Issue Date: May 22, 2017
Puerto Rican chemists hit hard by debt crisis
University of Puerto Rico (UPR) chemists are facing tough times as the island nation’s budget crisis is worsening and student strikes have shut down most campuses.
Puerto Rico filed for bankruptcy earlier this month in hopes of freeing itself from some of its $123 billion in debt and pension payments. In the meantime, a debt oversight board is pushing large cuts across the government. For UPR’s 11 campuses, the board has mandated $520 million in cuts over the next few years. That’s out of a yearly budget of around $960 million.
Science departments such as chemistry will likely “be more affected because our expenses our higher” than departments such as history, suggests chemist José Prieto from UPR Río Piedras. “We have [already] been cutting our budget for the last five years.”
Río Piedras department chair Néstor Carballeira says the cuts will primarily impact the teaching of classes and labs. Most professors’ research is supported through outside funding from NSF, NIH, and other federal agencies.
Enrique Meléndez, chair of the UPR Mayagüez chemistry department, expects to lose $1 million from a $7.7 million budget next year. His early estimates suggest that classes would support 1,000 to 1,500 fewer undergraduate students.
The resulting decline in teaching assistant slots means the school has not been able to guarantee potential graduate students funding in their first year, he says. That could drive many Puerto Rican students, who are U.S. citizens, to choose graduate school in the U.S. instead.
The “oversight board and the government don’t realize they are strangling the university,” Meléndez says. “We could vanish.”
Student strikes protesting the cuts have shut down teaching at most UPR campuses for almost two months. Ingrid Montes, a chemistry professor at UPR Río Piedras, says research has been allowed to continue.

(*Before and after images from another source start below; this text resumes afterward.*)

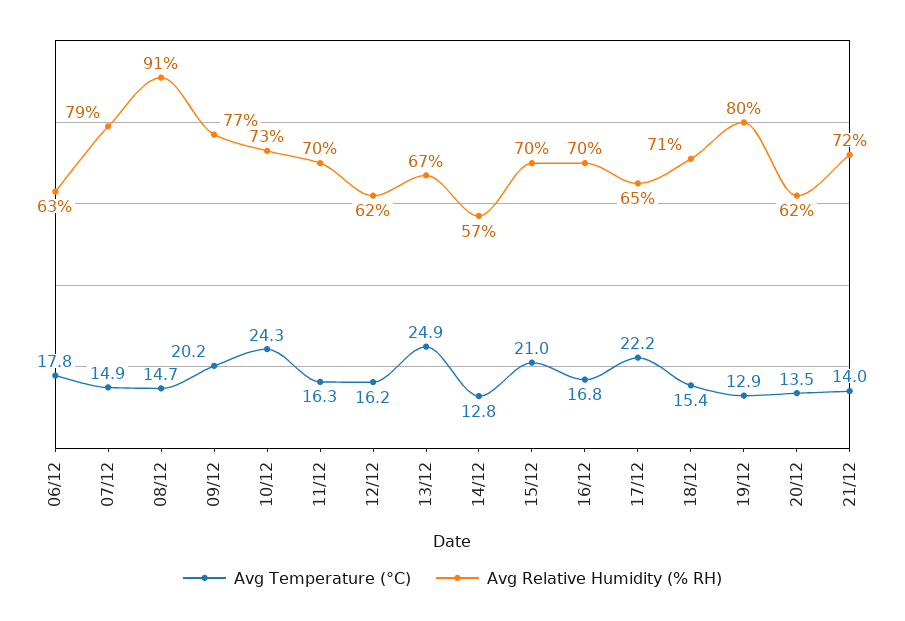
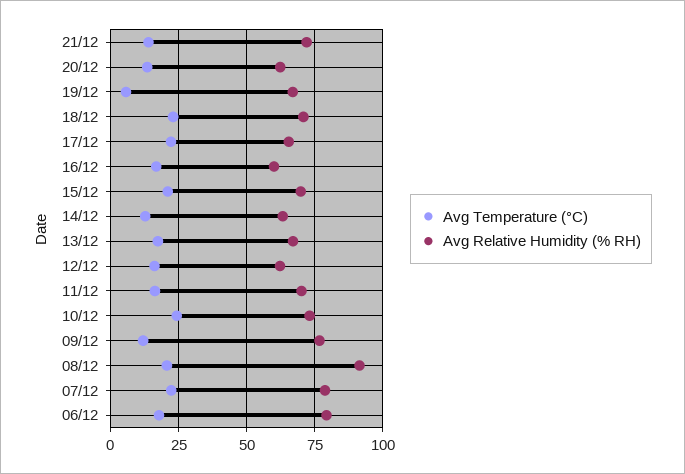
  {
    "Avg Temperature (°C)": {
      "06/12": 17.8,
-     "07/12": 14.9,
+     "07/12": 22.5,
-     "08/12": 14.7,
+     "08/12": 20,
-     "09/12": 20.2,
+     "09/12": 12.5,
      "10/12": 24.3,
      "11/12": 16.3,
      "12/12": 16.2,
-     "13/12": 24.9,
+     "13/12": 17.5,
      "14/12": 12.8,
      "15/12": 21,
      "16/12": 16.8,
      "17/12": 22.2,
-     "18/12": 15.4,
+     "18/12": 22.5,
-     "19/12": 12.9,
+     "19/12": 5,
      "20/12": 13.5,
      "21/12": 14
    },
    "Avg Relative Humidity (% RH)": {
-     "06/12": 63,
+     "06/12": 80,
      "07/12": 79,
      "08/12": 91,
      "09/12": 77,
      "10/12": 73,
      "11/12": 70,
      "12/12": 62,
      "13/12": 67,
-     "14/12": 57,
+     "14/12": 62.5,
      "15/12": 70,
-     "16/12": 70,
+     "16/12": 60,
      "17/12": 65,
      "18/12": 71,
-     "19/12": 80,
+     "19/12": 67.5,
      "20/12": 62,
      "21/12": 72
    }
  }

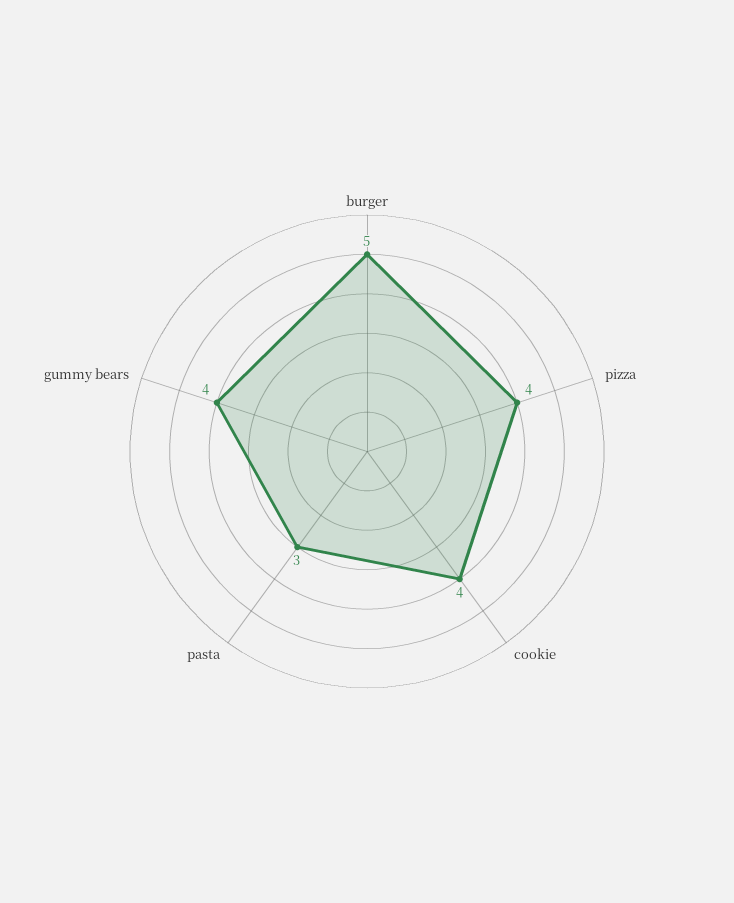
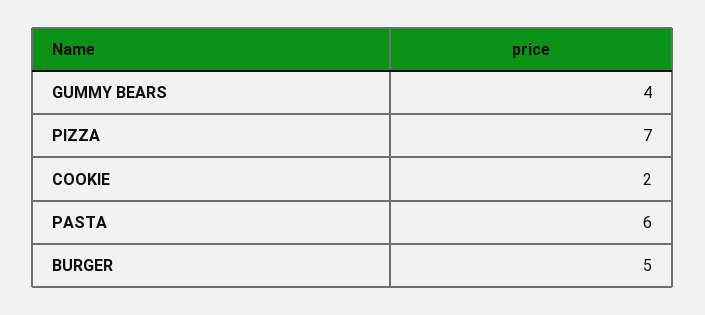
  {
    "burger": 5,
-   "pizza": 4,
+   "pizza": 7,
-   "cookie": 4,
+   "cookie": 2,
-   "pasta": 3,
+   "pasta": 6,
    "gummy bears": 4
  }

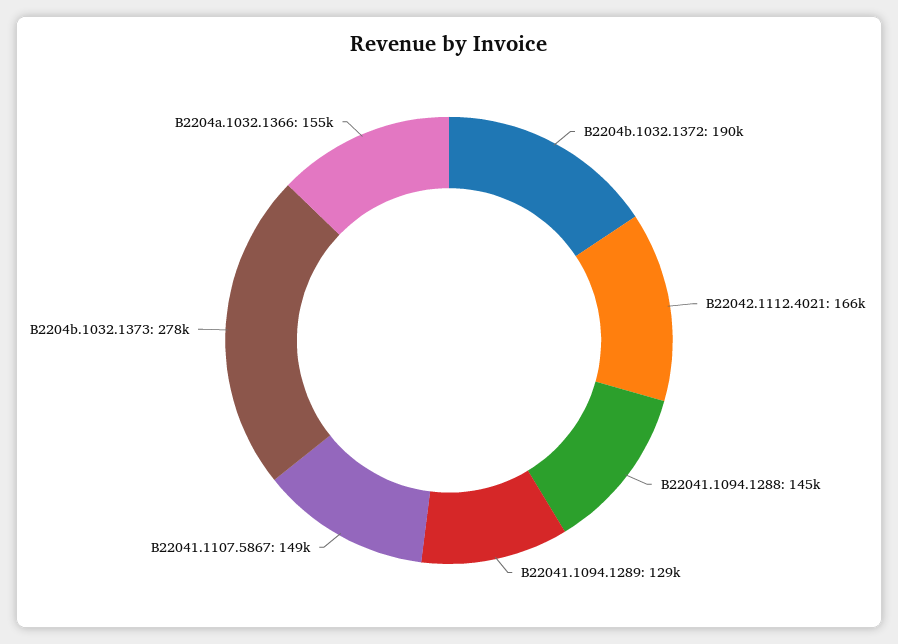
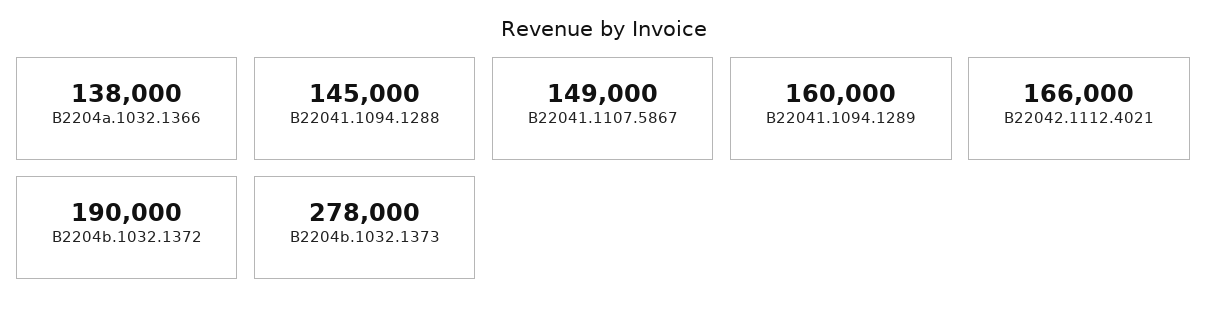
  {
    "B2204b.1032.1372": 190000,
    "B22042.1112.4021": 166000,
    "B22041.1094.1288": 145000,
-   "B22041.1094.1289": 129000,
+   "B22041.1094.1289": 160000,
    "B22041.1107.5867": 149000,
    "B2204b.1032.1373": 278000,
-   "B2204a.1032.1366": 155000
+   "B2204a.1032.1366": 138000
  }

But graduating seniors might be held up from attending graduate, medical, or professional schools if the strike does not resolve soon.

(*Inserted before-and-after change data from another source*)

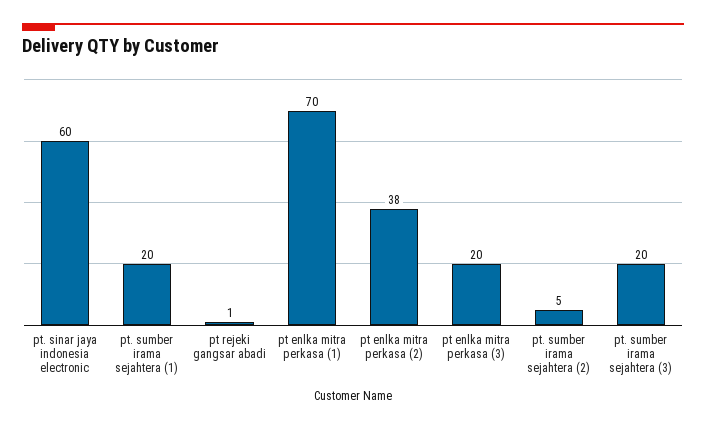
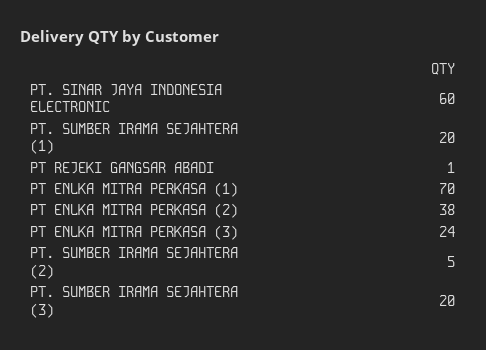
  {
    "pt. sinar jaya indonesia electronic": 60,
    "pt. sumber irama sejahtera (1)": 20,
    "pt rejeki gangsar abadi": 1,
    "pt enlka mitra perkasa (1)": 70,
    "pt enlka mitra perkasa (2)": 38,
-   "pt enlka mitra perkasa (3)": 20,
+   "pt enlka mitra perkasa (3)": 24,
    "pt. sumber irama sejahtera (2)": 5,
    "pt. sumber irama sejahtera (3)": 20
  }

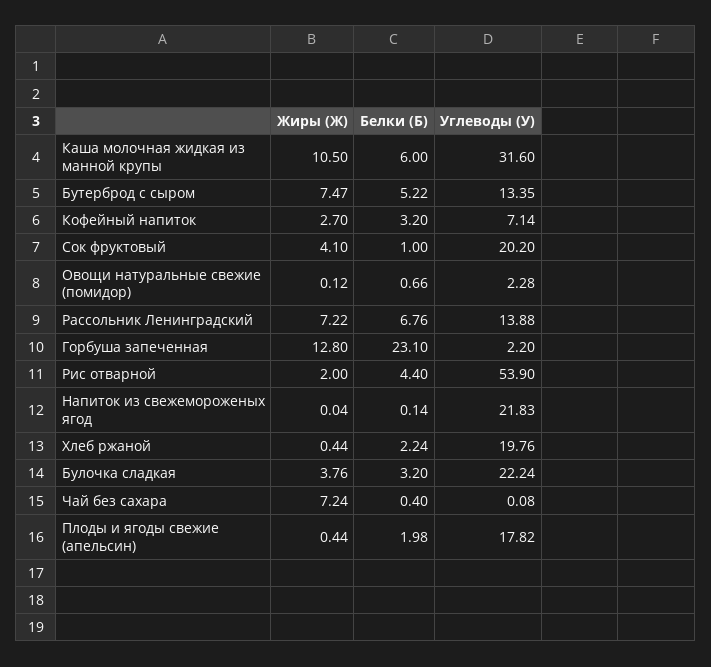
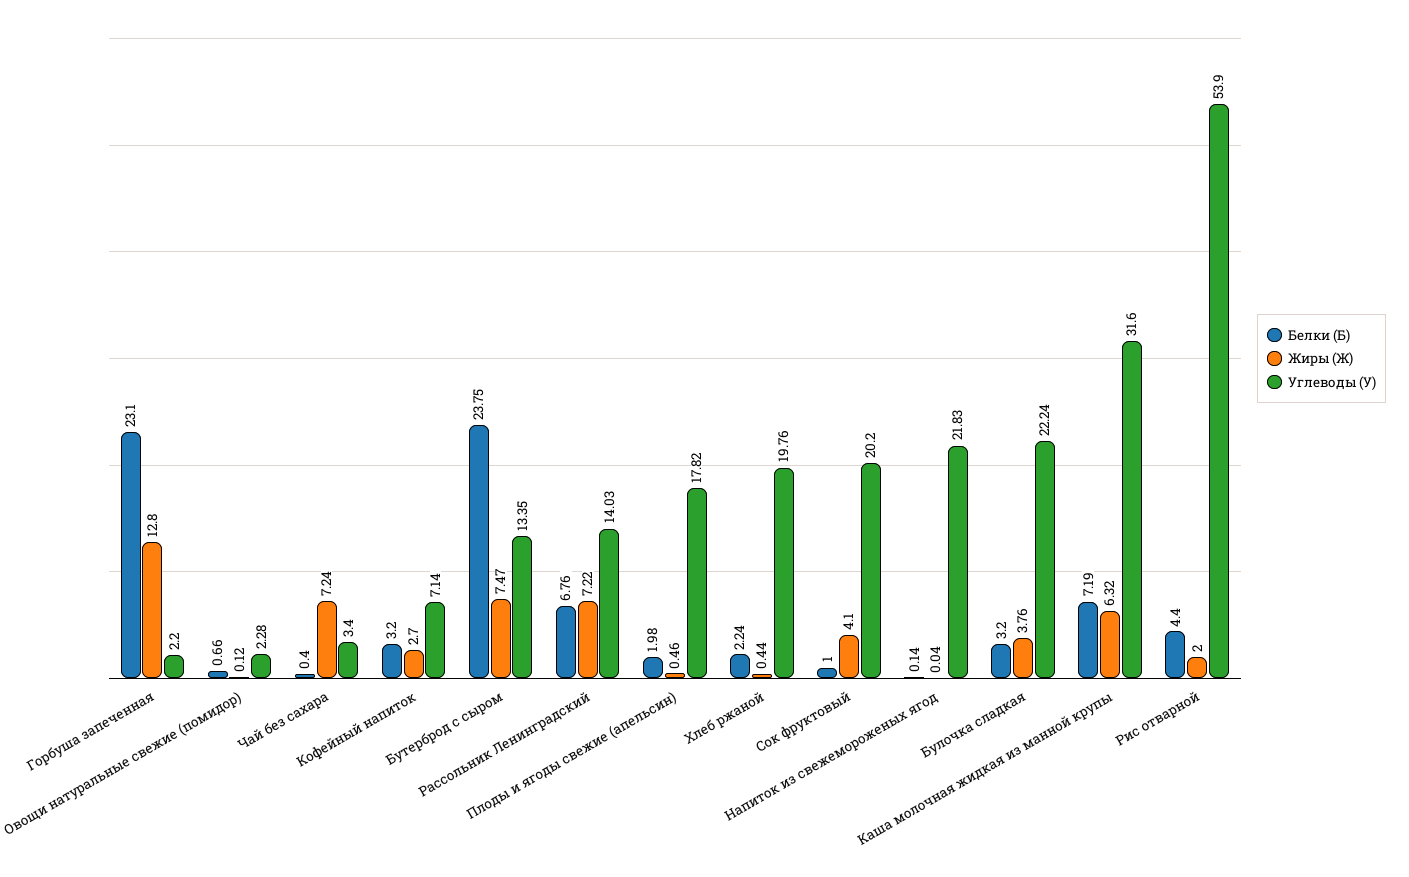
  {
    "Жиры (Ж)": {
-     "Каша молочная жидкая из манной крупы": 10.5,
+     "Каша молочная жидкая из манной крупы": 6.32,
      "Бутерброд с сыром": 7.47,
      "Кофейный напиток": 2.7,
      "Сок фруктовый": 4.1,
      "Овощи натуральные свежие (помидор)": 0.12,
      "Рассольник Ленинградский": 7.22,
      "Горбуша запеченная": 12.8,
      "Рис отварной": 2,
      "Напиток из свежемороженых ягод": 0.04,
      "Хлеб ржаной": 0.44,
      "Булочка сладкая": 3.76,
      "Чай без сахара": 7.24,
-     "Плоды и ягоды свежие (апельсин)": 0.44
+     "Плоды и ягоды свежие (апельсин)": 0.46
    },
    "Белки (Б)": {
-     "Каша молочная жидкая из манной крупы": 6,
+     "Каша молочная жидкая из манной крупы": 7.19,
-     "Бутерброд с сыром": 5.22,
+     "Бутерброд с сыром": 23.75,
      "Кофейный напиток": 3.2,
      "Сок фруктовый": 1,
      "Овощи натуральные свежие (помидор)": 0.66,
      "Рассольник Ленинградский": 6.76,
      "Горбуша запеченная": 23.1,
      "Рис отварной": 4.4,
      "Напиток из свежемороженых ягод": 0.14,
      "Хлеб ржаной": 2.24,
      "Булочка сладкая": 3.2,
      "Чай без сахара": 0.4,
      "Плоды и ягоды свежие (апельсин)": 1.98
    },
    "Углеводы (У)": {
      "Каша молочная жидкая из манной крупы": 31.6,
      "Бутерброд с сыром": 13.35,
      "Кофейный напиток": 7.14,
      "Сок фруктовый": 20.2,
      "Овощи натуральные свежие (помидор)": 2.28,
-     "Рассольник Ленинградский": 13.88,
+     "Рассольник Ленинградский": 14.03,
      "Горбуша запеченная": 2.2,
      "Рис отварной": 53.9,
      "Напиток из свежемороженых ягод": 21.83,
      "Хлеб ржаной": 19.76,
      "Булочка сладкая": 22.24,
-     "Чай без сахара": 0.08,
+     "Чай без сахара": 3.4,
      "Плоды и ягоды свежие (апельсин)": 17.82
    }
  }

“We need to open, and we need to open as soon as possible,” says Montes, a board member of the American Chemical Society, which publishes C&EN. “The situation is very stressful and very sad.”
Puerto Rico’s fiscal problems began in the mid-1990s with the phaseout of U.S. tax breaks that had made the island attractive to businesses. Many pharmaceutical companies left the island. Since then, “the situation has been sort of tight for chemists,” Carballeira says.

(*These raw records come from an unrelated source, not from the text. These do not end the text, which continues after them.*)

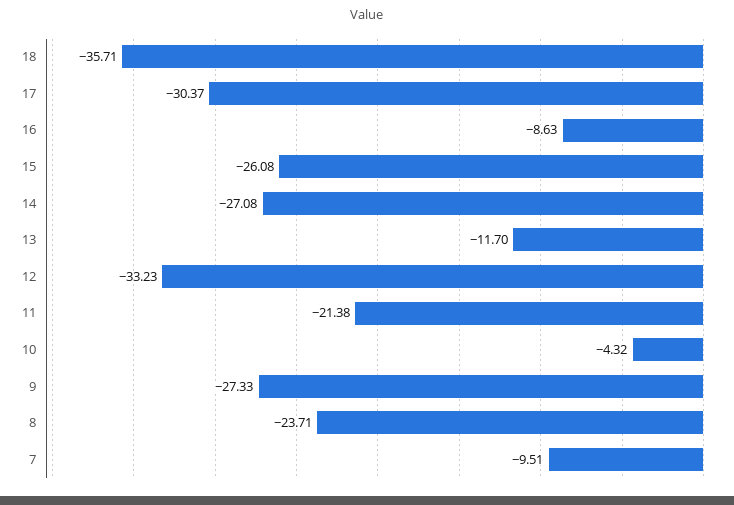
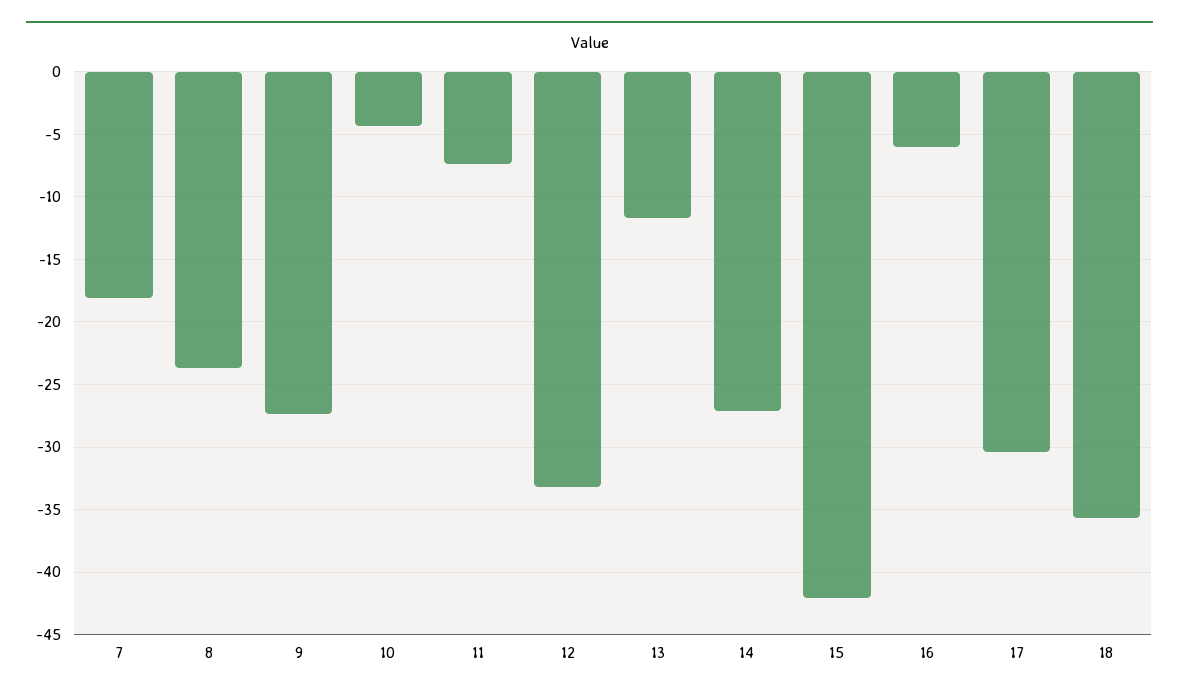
  {
    "18": -35.71,
    "17": -30.37,
-   "16": -8.63,
+   "16": -6,
-   "15": -26.08,
+   "15": -42,
    "14": -27.08,
    "13": -11.7,
    "12": -33.23,
-   "11": -21.38,
+   "11": -7.5,
    "10": -4.32,
    "9": -27.33,
    "8": -23.71,
-   "7": -9.51
+   "7": -18
  }

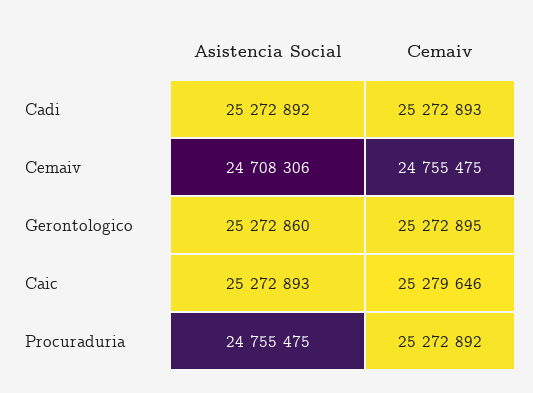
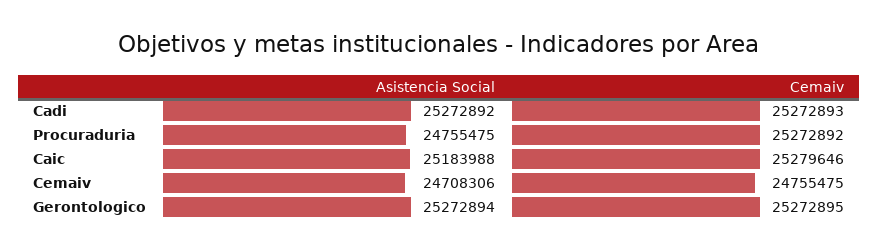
  {
    "Asistencia Social": {
      "Cadi": 25272892,
      "Cemaiv": 24708306,
-     "Gerontologico": 25272860,
+     "Gerontologico": 25272894,
-     "Caic": 25272893,
+     "Caic": 25183988,
      "Procuraduria": 24755475
    },
    "Cemaiv": {
      "Cadi": 25272893,
      "Cemaiv": 24755475,
      "Gerontologico": 25272895,
      "Caic": 25279646,
      "Procuraduria": 25272892
    }
  }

Though some UPR-trained chemists find jobs at the few remaining pharmaceutical companies, many go to the U.S. for a postdoc and then find employment there. That will likely be true for academic job seekers if a UPR hiring freeze is extended along with the budget cuts. Those who stay are facing pay cuts and fewer benefits.
“Good people may leave,” Meléndez says. “And I don’t blame them.”